Questioning the modern Western intellectual categories that distinguish art from artifact, specimen from tool, and the historical from the anthropological, Tangible Things brings together materials from Harvard’s museum and archival collections. Beginning in the Collection of Historical Scientific Instruments, the exhibition introduces visitors to established ways of organizing things and challenges them to classify an assortment of objects according to these conventions. Where in the university do items like John Singer Sargent’s palette or the beads and dress of a Camp Fire Girl belong? Why? Armed with these questions, visitors are invited to discover the many guest objects carefully inserted into exhibitions of Harvard’s public museums.

(are we supposed to read Foucault between the lines here?)

The exhibit, which opened in late January and is running until 29 May, is organized by Harvard’s Collection of Historical Scientific Instruments and forms the basis for the university’s general education course ‘Tangible Things: Harvard Collections in World History’.

More here and here. If someone would like to write a review, please let us know.

Companies preparing skeletons for schools in the early post-war period

By Biomedicine in museums

My curiosity was just raised by a mail inquiry by Stuart Tallack, who’s asking members of the UK Medical Collections Group for help to clarify a memory from the late 1950s:

I visited a company that prepared and articulated skeletons. A room at the back of the premises contained two tanks, one of caustic solution and the other of plain water. Both had gas flames beneath and were used to clean the skeletons of earth and tissue. I do not remember the room where they were articulated with springs and wires but I do recall the office and its cabinet of older and more interesting specimens.

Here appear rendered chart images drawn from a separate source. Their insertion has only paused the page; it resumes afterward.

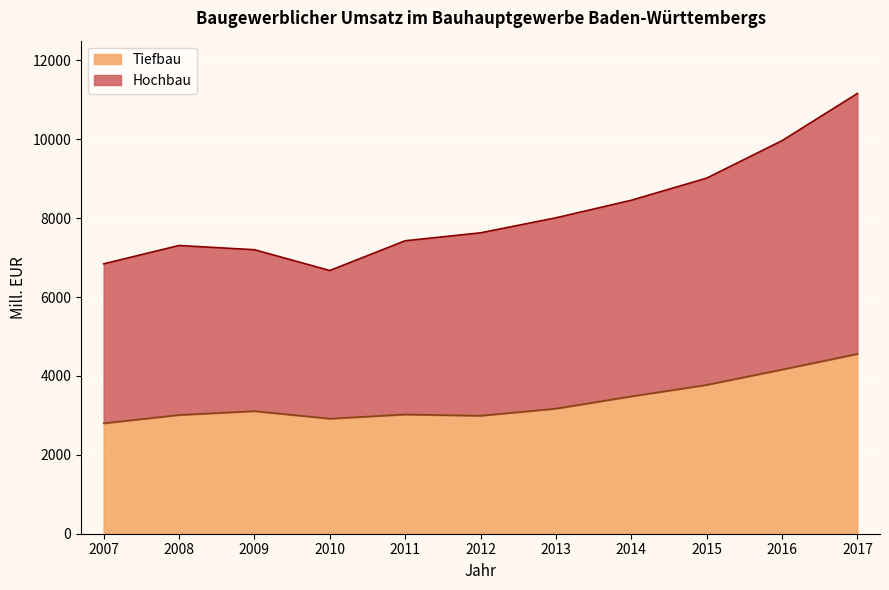

What is the sum of all Tiefbau values?

36998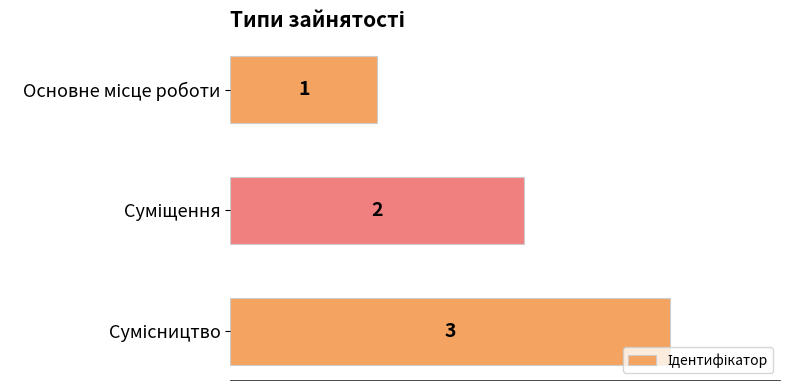

What is the value of the 3rd bar from the top?

3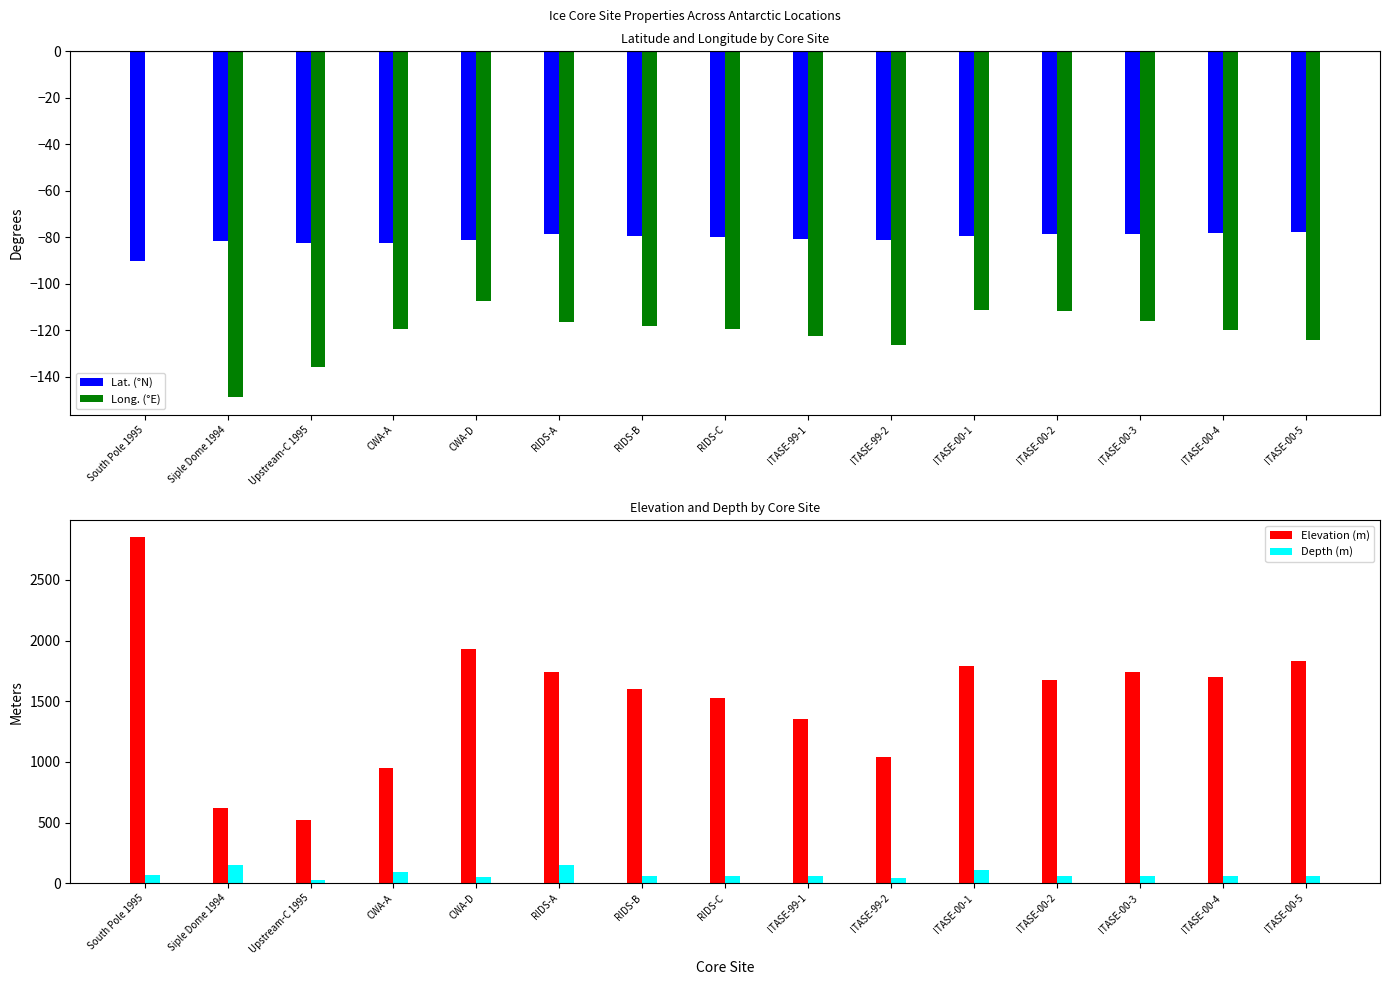

Reading left to right, extract all data points from this chart.

Lat. (°N): South Pole 1995=-90.0	Siple Dome 1994=-81.6	Upstream-C 1995=-82.4	CWA-A=-82.4	CWA-D=-81.4	RIDS-A=-78.7	RIDS-B=-79.5	RIDS-C=-80.0	ITASE-99-1=-80.6	ITASE-99-2=-81.2	ITASE-00-1=-79.4	ITASE-00-2=-78.7	ITASE-00-3=-78.4	ITASE-00-4=-78.1	ITASE-00-5=-77.7
Long. (°E): South Pole 1995=0.0	Siple Dome 1994=-148.8	Upstream-C 1995=-136.0	CWA-A=-119.3	CWA-D=-107.3	RIDS-A=-116.3	RIDS-B=-118.0	RIDS-C=-119.4	ITASE-99-1=-122.6	ITASE-99-2=-126.2	ITASE-00-1=-111.2	ITASE-00-2=-111.5	ITASE-00-3=-115.9	ITASE-00-4=-120.1	ITASE-00-5=-124.0
Elevation (m): South Pole 1995=2850.0	Siple Dome 1994=620.0	Upstream-C 1995=525.0	CWA-A=950.0	CWA-D=1930.0	RIDS-A=1740.0	RIDS-B=1603.0	RIDS-C=1530.0	ITASE-99-1=1350.0	ITASE-99-2=1040.0	ITASE-00-1=1791.0	ITASE-00-2=1675.0	ITASE-00-3=1742.0	ITASE-00-4=1697.0	ITASE-00-5=1828.0
Depth (m): South Pole 1995=71.0	Siple Dome 1994=150.0	Upstream-C 1995=28.0	CWA-A=93.5	CWA-D=50.5	RIDS-A=150.0	RIDS-B=60.0	RIDS-C=60.0	ITASE-99-1=58.0	ITASE-99-2=47.0	ITASE-00-1=105.0	ITASE-00-2=61.0	ITASE-00-3=60.0	ITASE-00-4=58.0	ITASE-00-5=60.0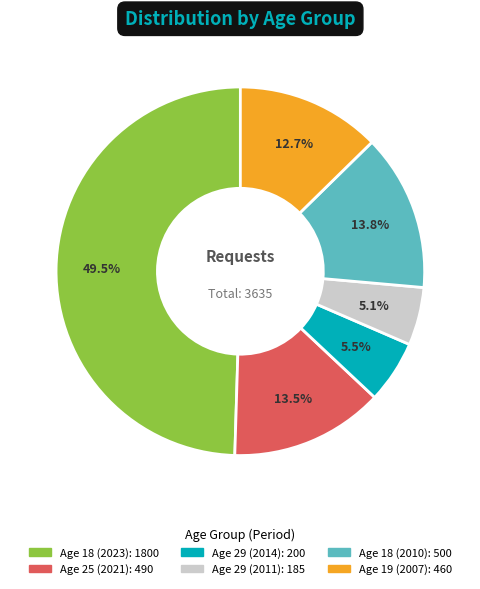

Count the number of slices in the pie.

6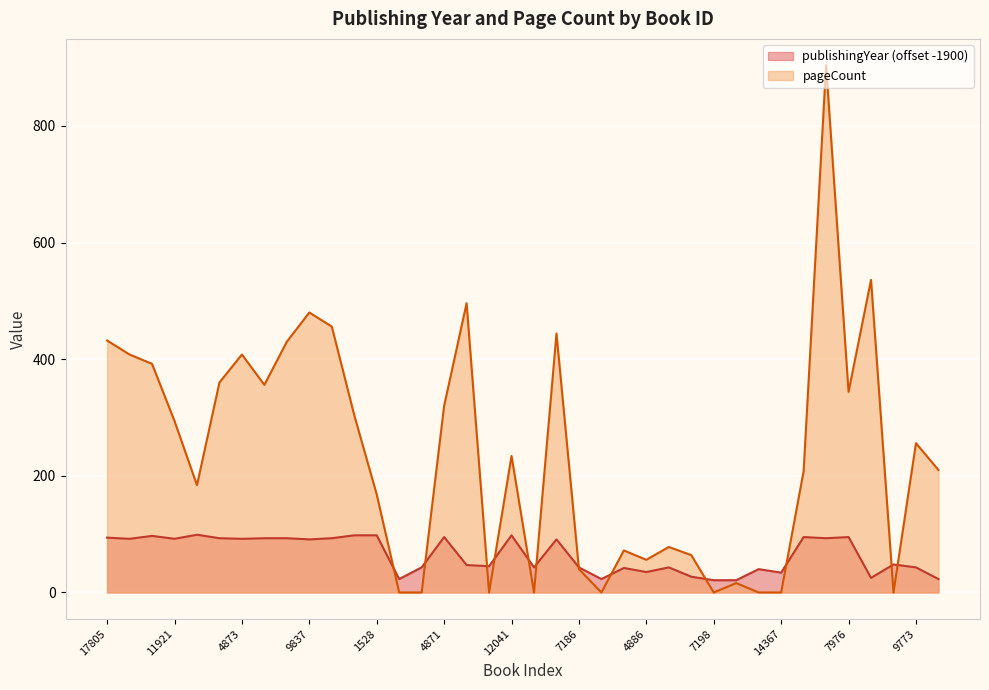

True or false: publishingYear has a value of 46 at 9837.

False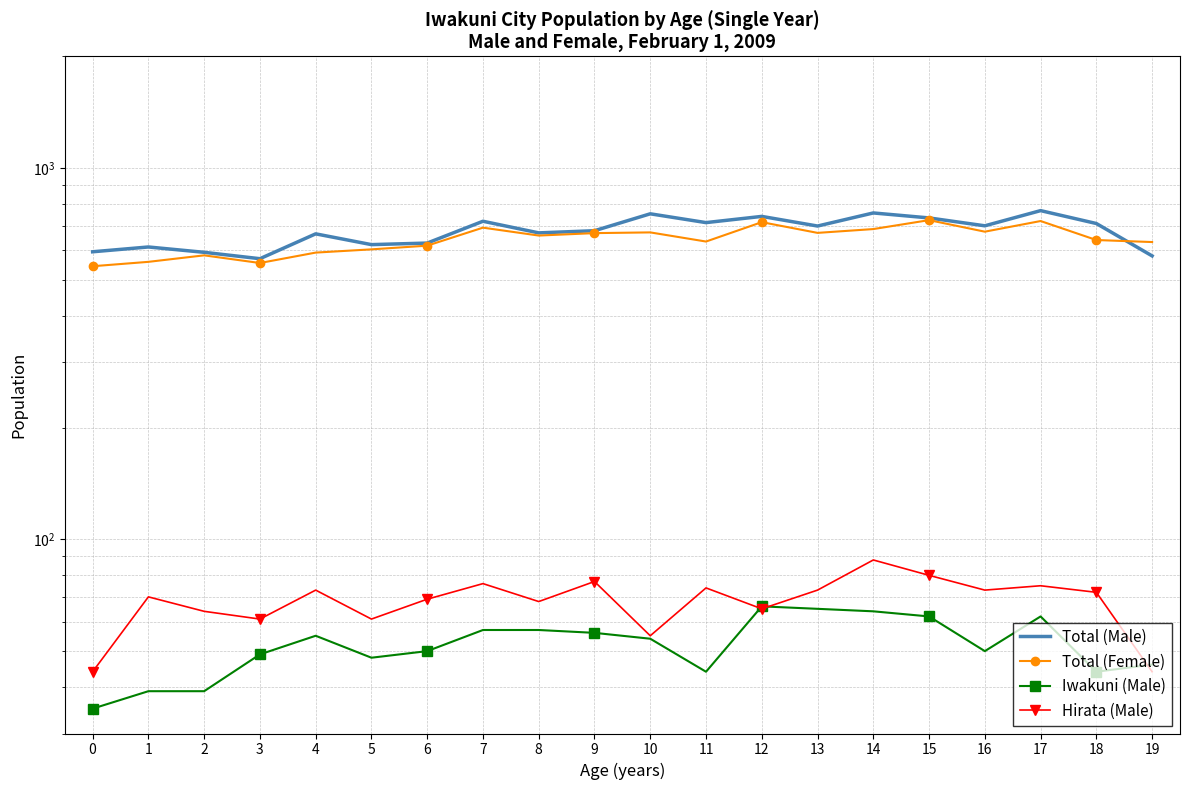

Reading left to right, list all the values displayed in this chart.

Total (Male): 0=595	1=613	2=593	3=570	4=665	5=622	6=628	7=719	8=669	9=678	10=753	11=713	12=741	13=698	14=757	15=734	16=699	17=768	18=709	19=580
Total (Female): 0=544	1=559	2=582	3=555	4=592	5=604	6=618	7=691	8=658	9=668	10=671	11=634	12=715	13=669	14=685	15=724	16=674	17=720	18=640	19=632
Iwakuni (Male): 0=35	1=39	2=39	3=49	4=55	5=48	6=50	7=57	8=57	9=56	10=54	11=44	12=66	13=65	14=64	15=62	16=50	17=62	18=44	19=46
Hirata (Male): 0=44	1=70	2=64	3=61	4=73	5=61	6=69	7=76	8=68	9=77	10=55	11=74	12=65	13=73	14=88	15=80	16=73	17=75	18=72	19=44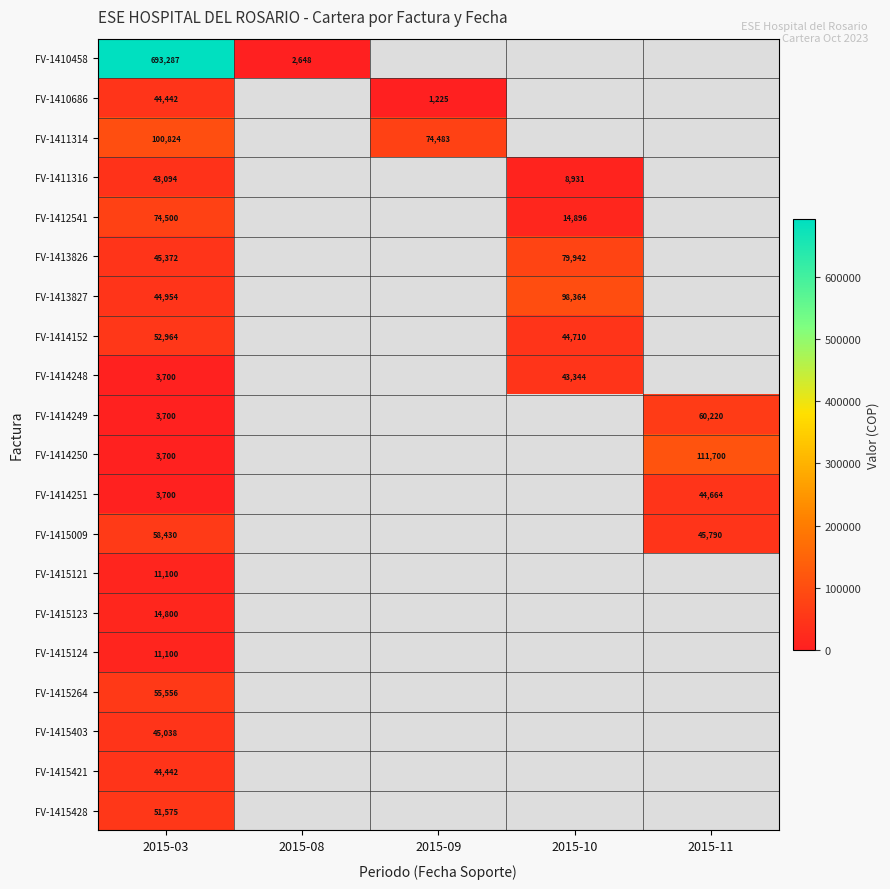

The FV-1415123 series shows 3866 at 2015-03. True or false?

False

I seem to remember shaking the hand of a seven foot Russian, long dead, but still impressive.

The company must have been near University College Hospital as I went via Goodge Street station and crossed to the Gower Street side of Tottenham Court Road. For personal reasons, I would like to find out who the company was and where it was located. My visit would have been in about 1957.

I’m sure Stuart would appreciate some additional help from readers of this blog as well. And maybe others have similar experiences.

But more interestingly — how common were such companies preparing and articulating skeletons? They were producing for school and med school purposes, I presume? Was there one company delivering throughout Europe, or many regional/local companies delivering to local schools?

Where did they get the bodies from? And when did this practice end (i.e., when did plastic skeletons take over)? Topic for a Master’s thesis?